Dans le film Catherine Deneuve accompagne Björk dans deux séquences musicales : Cvalda dans l’usine quand le bruit des machines devient un rythme qui devient une chorégraphie, et My favourite things à la chorale durant les répétitions d’un spectacle joyeux (chanson qui sera reprise larmoyante de désespoir par Björk seule dans sa cellule de prison). Dans Dancer in the dark, chaque séquence chantée et dansée est une échappatoire joyeuse et résignée pour supporter un moment réel pénible, et juste ensuite survient un nouveau drame encore plus tragique…

Après Dancer in the dark, souvenez-vous quel a été le film d’ouverture choisi l’année suivante ? Encore une comédie musicale !  Moulin Rouge de Baz Luhrmann est bien plus virevoltant, avec quantité de reprises de chansons pop (David Bowie, Elton John, Police…), mais son finale n’en reste pas moins (encore) la mort d’une histoire d’amour...

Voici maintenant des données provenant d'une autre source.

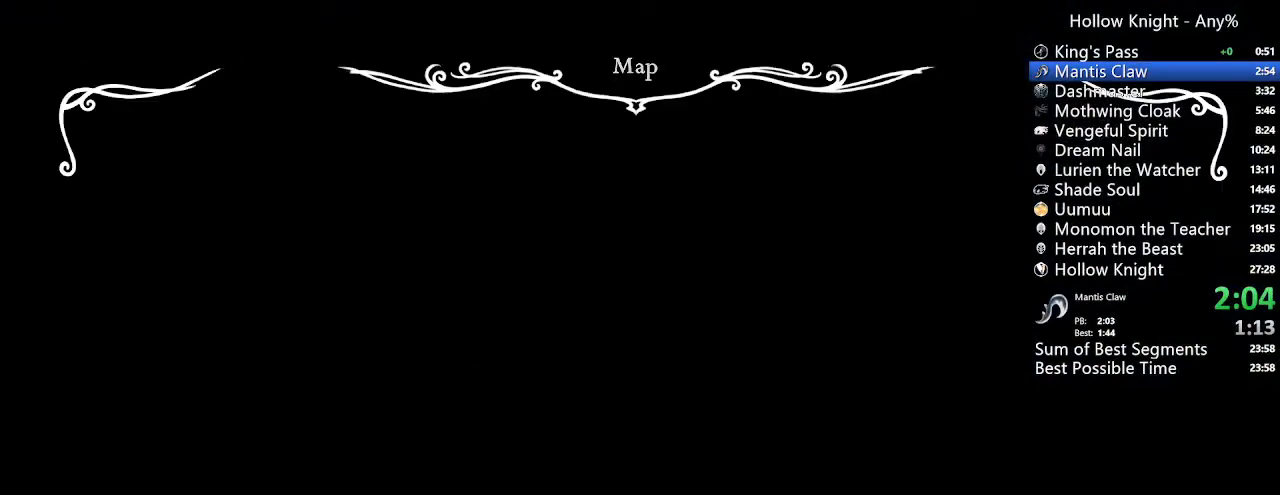
{"buttons": ["DPAD_LEFT"], "left_stick": "center", "right_stick": "center", "events": [[67, "L1", "up"], [200, "DPAD_LEFT", "down"]]}
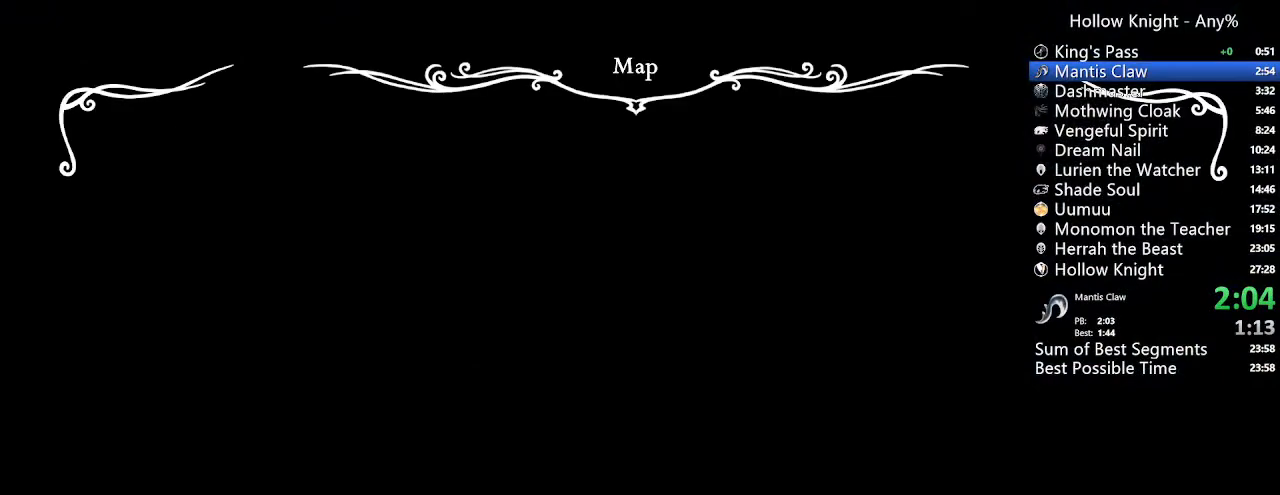
{"buttons": ["DPAD_LEFT"], "left_stick": "center", "right_stick": "center", "events": []}
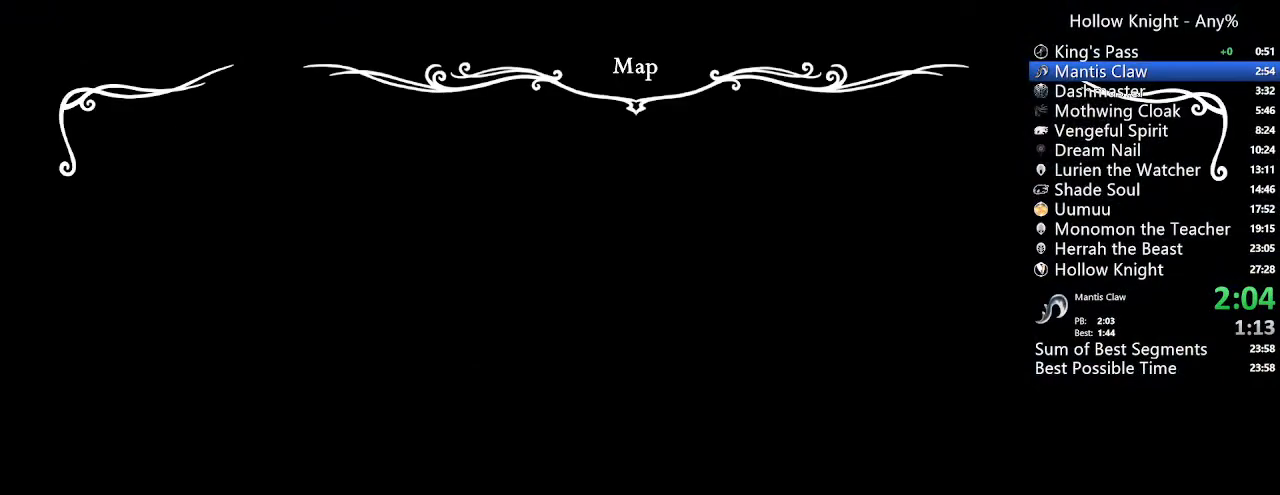
{"buttons": ["DPAD_LEFT"], "left_stick": "center", "right_stick": "center", "events": []}
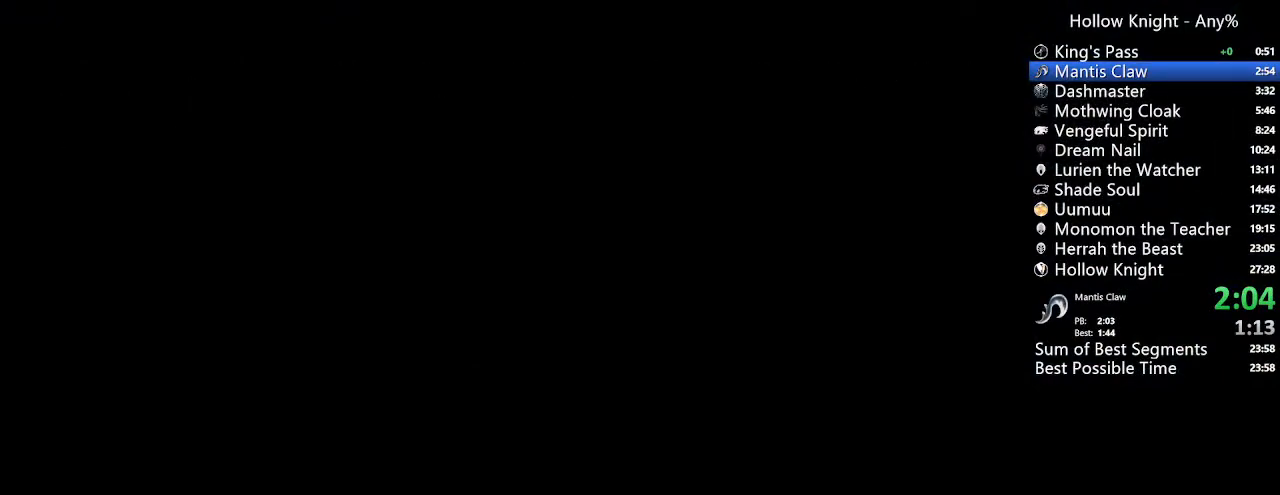
{"buttons": ["DPAD_LEFT"], "left_stick": "center", "right_stick": "center", "events": []}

C’est en 2007 que la comédie musicale fait un beau retour en compétition à Cannes avec Les chansons d’amour de Christophe Honoré qui réunit Alex Beaupain à la composition des musiques et Chiara Mastroianni, la fille de Deneuve, à l'écran aux côtés de Ludivine Sagnier, Lous Garrel et Clotilde Hesme. Cette fois, il y a moins de chorégraphie mais tout autant de chansons qui forment des dialogues sur le trouble amoureux (et le deuil) entre un garçon qui aime deux filles dans un ménage à trois qui se complique quand il est lui-même aimé par un autre garçon… Le film repart bredouille, mais Christophe Honoré sera de retour en 2011 avec Les bien-aimés, présenté en clôture.  Un autre film musical dans lequel on retrouve... Catherine Deneuve. Comme pour boucler la boucle.

Cannes fera connaître dans quelques semaines quels seront les films qui seront sélectionnés pour cette 70 édition, mais, ici, on peut déjà vous pronostiquer que la comédie musicale fera de nouveau l’événement lors du Festival... 2018 : en effet, Léos Carax travaille en ce moment sur son prochain film Annette (avec Adam Driver et une actrice encore inconnue en remplacement de Rooney Mara et de Rihanna initialement attachées au projet) qui « sera envoûtant, noir et cruel, mais aussi drôle et joyeux et saura s’inscrire dans la riche histoire d’amour entre le cinéma, la musique et les voix » d’après ses propres mots. Gilles Jacob (ex président du Festival de Cannes) est déjà emballé par le scénario qu’il a lu : « Je pense que ça va être quelque chose ! Can't wait ». Nous non plus.